This year’s American Sewing Guild’s (ASG) national community service project is to make pillowcases for the Ronald McDonald Room, which provides a temporary home-away-from-home for families of ill or injured children receiving treatment at The Children’s Hospital in Edinburg.
During a recent meeting, beginners and advanced sewers from the Rio Grande Valley chapter assembled to make novelty pillow covers aimed at comforting hospitalized children.
The ASG community service project is conducted in conjunction with Ronald McDonald House’s goal to support efforts to improve the health and well-being of children and families staying at the hospital. ASG members hope that having a few comforts reminding them of home will ease the stress of being in a strange, and often frightening, place.
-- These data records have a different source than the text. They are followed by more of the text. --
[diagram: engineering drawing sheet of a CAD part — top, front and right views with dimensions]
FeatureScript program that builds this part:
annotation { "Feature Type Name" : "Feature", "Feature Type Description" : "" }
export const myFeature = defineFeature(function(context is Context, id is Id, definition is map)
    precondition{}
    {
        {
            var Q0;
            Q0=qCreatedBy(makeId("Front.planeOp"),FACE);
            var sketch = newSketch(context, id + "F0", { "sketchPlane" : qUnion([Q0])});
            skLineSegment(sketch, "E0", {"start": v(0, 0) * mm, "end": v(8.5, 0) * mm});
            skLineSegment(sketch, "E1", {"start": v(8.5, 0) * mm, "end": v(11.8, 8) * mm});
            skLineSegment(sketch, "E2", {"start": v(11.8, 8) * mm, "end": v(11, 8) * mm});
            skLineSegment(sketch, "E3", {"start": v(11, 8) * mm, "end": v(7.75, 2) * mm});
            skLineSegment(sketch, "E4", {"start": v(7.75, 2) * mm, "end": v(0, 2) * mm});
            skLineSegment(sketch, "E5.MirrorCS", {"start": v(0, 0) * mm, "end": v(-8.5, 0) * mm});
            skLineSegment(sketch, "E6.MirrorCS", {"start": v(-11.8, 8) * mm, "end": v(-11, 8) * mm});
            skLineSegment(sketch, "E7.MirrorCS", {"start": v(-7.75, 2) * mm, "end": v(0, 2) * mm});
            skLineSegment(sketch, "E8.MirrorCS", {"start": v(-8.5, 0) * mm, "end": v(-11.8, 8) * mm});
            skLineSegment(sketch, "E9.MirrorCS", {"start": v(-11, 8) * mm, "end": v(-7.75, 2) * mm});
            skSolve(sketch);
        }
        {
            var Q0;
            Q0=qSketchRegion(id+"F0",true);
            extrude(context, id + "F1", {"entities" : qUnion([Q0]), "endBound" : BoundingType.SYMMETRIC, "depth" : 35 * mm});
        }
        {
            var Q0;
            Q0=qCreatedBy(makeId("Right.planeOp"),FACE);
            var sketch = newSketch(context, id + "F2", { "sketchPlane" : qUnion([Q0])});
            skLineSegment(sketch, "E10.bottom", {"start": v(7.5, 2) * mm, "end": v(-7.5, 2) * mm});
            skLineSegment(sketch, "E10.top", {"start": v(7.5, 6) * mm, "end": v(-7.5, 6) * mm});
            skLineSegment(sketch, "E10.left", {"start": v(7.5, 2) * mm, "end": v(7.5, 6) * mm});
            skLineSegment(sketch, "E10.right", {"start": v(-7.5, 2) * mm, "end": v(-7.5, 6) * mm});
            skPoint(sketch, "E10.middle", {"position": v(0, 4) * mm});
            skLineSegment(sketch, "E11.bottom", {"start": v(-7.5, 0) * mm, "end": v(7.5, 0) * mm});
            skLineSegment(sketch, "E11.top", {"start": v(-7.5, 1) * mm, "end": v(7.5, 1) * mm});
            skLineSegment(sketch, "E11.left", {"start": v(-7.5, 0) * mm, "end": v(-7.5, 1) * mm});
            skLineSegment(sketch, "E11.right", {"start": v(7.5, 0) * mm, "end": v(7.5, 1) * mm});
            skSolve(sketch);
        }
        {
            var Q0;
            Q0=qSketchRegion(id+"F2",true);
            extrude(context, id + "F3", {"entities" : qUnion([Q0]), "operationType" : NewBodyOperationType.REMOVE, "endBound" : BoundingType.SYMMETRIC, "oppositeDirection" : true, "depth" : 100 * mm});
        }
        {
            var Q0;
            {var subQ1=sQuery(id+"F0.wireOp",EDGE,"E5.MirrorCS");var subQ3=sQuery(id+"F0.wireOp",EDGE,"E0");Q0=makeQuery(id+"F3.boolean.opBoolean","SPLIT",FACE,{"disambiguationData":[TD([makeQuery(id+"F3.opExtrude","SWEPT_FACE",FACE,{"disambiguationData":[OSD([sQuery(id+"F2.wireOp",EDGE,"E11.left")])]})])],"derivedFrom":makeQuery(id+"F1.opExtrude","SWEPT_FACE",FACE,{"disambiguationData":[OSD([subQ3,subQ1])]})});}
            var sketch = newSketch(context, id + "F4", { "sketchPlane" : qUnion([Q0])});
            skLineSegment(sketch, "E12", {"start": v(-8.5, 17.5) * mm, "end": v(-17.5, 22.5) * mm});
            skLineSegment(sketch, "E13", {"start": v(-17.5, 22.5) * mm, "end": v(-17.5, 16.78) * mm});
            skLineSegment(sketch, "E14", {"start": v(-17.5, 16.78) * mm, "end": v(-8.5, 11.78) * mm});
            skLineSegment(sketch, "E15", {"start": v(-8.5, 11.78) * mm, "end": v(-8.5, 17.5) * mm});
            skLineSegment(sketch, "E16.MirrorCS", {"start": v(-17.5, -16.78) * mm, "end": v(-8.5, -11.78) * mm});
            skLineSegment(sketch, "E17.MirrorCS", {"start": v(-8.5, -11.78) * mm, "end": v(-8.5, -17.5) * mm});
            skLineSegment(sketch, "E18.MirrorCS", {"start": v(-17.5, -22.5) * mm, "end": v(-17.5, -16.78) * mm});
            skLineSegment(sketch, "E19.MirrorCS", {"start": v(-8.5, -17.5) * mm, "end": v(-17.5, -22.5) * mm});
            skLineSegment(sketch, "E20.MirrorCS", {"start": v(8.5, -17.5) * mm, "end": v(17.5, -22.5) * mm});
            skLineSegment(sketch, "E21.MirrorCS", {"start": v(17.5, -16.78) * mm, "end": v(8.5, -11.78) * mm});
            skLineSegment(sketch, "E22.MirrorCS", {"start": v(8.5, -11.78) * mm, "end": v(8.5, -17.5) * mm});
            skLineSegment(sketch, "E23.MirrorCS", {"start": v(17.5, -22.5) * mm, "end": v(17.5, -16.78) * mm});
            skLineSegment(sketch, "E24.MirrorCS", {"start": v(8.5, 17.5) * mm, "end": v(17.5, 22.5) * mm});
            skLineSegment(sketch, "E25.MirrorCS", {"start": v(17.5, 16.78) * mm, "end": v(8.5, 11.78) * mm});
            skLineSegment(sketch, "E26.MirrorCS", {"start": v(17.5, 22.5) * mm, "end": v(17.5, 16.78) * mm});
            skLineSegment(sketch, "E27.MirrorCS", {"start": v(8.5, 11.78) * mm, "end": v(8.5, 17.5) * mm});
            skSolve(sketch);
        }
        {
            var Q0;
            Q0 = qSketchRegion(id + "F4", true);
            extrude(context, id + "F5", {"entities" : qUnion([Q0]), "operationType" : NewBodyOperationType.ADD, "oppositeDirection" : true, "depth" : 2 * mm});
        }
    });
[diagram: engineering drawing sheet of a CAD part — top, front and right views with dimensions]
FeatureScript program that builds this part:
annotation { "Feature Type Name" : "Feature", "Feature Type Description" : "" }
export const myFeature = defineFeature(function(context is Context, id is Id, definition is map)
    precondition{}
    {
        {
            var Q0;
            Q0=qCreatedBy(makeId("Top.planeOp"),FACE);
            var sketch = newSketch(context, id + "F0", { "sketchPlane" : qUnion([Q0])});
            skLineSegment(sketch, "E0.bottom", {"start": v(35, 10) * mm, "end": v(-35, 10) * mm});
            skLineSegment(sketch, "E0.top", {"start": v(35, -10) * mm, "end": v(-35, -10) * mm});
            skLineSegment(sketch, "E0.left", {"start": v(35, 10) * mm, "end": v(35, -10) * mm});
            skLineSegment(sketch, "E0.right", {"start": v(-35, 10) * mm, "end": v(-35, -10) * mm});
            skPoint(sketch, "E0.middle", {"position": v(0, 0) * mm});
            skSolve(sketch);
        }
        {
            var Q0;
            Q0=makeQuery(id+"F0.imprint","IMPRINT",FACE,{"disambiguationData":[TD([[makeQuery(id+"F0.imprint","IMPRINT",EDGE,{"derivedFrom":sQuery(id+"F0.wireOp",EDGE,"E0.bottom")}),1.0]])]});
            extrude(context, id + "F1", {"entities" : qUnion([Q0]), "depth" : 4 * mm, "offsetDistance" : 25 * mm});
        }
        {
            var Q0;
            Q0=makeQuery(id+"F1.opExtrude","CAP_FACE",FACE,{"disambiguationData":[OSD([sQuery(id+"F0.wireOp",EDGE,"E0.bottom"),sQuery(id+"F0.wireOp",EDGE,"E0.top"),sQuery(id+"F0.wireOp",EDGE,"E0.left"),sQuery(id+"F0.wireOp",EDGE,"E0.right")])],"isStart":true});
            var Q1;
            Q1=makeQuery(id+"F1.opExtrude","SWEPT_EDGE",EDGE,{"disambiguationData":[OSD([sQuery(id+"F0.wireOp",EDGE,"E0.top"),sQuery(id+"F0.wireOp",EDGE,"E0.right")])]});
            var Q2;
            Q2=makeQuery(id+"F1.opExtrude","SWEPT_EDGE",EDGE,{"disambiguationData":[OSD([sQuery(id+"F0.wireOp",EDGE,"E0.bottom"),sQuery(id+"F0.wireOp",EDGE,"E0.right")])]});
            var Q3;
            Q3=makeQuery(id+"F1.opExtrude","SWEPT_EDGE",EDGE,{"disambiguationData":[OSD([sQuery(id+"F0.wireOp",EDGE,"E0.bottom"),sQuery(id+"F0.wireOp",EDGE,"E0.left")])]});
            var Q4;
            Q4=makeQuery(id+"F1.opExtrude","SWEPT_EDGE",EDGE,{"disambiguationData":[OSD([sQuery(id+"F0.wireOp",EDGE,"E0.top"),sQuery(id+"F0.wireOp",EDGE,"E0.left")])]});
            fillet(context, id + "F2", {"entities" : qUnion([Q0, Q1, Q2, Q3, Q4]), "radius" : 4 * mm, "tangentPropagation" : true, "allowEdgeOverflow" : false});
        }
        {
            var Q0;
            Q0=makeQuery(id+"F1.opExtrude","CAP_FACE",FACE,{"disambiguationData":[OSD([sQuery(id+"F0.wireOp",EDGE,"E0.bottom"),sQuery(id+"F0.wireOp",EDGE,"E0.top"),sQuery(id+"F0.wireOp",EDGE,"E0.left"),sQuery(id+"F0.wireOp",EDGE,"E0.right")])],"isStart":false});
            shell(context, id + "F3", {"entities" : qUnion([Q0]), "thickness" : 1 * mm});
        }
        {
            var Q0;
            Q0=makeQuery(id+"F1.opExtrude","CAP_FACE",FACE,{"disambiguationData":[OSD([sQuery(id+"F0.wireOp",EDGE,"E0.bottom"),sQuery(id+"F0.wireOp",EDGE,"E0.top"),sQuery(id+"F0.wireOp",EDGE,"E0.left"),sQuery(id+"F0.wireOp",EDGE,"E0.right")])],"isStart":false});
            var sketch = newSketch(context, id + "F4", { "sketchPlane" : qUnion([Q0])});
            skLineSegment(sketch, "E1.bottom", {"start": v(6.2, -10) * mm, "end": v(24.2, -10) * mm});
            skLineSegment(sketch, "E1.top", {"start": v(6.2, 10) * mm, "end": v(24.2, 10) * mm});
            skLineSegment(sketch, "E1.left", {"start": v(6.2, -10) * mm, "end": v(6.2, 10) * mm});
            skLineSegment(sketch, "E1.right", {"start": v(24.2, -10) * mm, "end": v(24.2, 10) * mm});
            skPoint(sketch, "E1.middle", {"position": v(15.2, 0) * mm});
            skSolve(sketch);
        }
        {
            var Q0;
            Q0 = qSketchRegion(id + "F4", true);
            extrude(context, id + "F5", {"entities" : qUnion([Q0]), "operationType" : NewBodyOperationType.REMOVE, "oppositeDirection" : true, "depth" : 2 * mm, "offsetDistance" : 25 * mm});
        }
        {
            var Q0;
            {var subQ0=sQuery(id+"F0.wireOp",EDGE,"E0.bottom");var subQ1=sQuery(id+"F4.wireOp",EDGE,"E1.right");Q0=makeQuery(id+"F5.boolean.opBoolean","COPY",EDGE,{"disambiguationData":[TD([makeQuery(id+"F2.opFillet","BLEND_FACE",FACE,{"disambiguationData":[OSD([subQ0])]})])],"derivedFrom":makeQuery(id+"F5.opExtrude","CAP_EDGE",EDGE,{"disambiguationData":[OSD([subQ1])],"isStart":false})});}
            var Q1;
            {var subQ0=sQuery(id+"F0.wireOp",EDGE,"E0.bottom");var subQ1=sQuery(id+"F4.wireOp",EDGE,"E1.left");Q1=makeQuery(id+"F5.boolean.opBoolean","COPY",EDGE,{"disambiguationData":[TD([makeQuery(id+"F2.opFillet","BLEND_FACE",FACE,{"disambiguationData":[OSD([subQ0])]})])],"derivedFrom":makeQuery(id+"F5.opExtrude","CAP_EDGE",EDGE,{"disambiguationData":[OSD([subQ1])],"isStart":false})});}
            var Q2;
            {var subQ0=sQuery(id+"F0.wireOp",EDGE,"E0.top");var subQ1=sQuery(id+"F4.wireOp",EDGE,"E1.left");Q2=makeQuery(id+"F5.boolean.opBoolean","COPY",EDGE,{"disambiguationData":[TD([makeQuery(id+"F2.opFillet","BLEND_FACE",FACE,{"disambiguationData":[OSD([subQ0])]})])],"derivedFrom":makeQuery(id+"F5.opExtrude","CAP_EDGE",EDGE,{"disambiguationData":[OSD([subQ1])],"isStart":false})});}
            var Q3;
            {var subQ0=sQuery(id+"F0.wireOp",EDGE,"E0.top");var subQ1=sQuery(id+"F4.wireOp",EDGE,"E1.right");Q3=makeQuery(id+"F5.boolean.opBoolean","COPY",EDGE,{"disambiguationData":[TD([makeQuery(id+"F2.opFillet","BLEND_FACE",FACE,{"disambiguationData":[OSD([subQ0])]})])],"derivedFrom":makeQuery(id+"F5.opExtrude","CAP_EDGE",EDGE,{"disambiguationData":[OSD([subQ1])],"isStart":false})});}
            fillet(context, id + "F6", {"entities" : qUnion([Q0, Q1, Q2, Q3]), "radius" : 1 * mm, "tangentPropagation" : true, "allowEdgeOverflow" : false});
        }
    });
The Ronald McDonald Room is located in the hospital, steps away from a pediatric or intensive care unit, and offers a place of refuge to families in the hospital where their child is staying because of illness or injury. Remaining close to their children allows parents to better communicate with the medical team and allows children a chance to heal with less separation anxiety.
“It’s something special,” Dianne Parry, president of ASG’s Valley chapter, said. “These (pillow covers) will make the children’s hospital stay feel more like home. They can choose whichever pillowcase they like and take it with them after they’re released.”
“If we can use our sewing skills to bring a little bit of happiness and give back to the community,” said Pam Wenzel, secretary of the local chapter, “then we are fortunate and blessed to be part of it.”
The American Sewing Guild was started in the 1970s in order to keep the tradition of sewing alive and valued as a part of American culture. Guild members can increase their confidence, expand their sewing skills, enjoy the annual conference and take advantage of discounts.
The ASG was incorporated in March of 1993 as a nonprofit organization and now has over 20,000 members, with nearly 1,000 neighborhood groups and 135 chapters across the nation.
Members of ASG get together for informal meetings, usually once a month. Some specialize in programs around one topic, such as embroidery, and others cover all sewing topics.
“On Sept. 19, we will welcome national award-winning pattern designer and TV sewing personality Patty Dunn, who is scheduled to arrive for a special presentation and workshop,” Parry said. “Registration will begin after August 1.”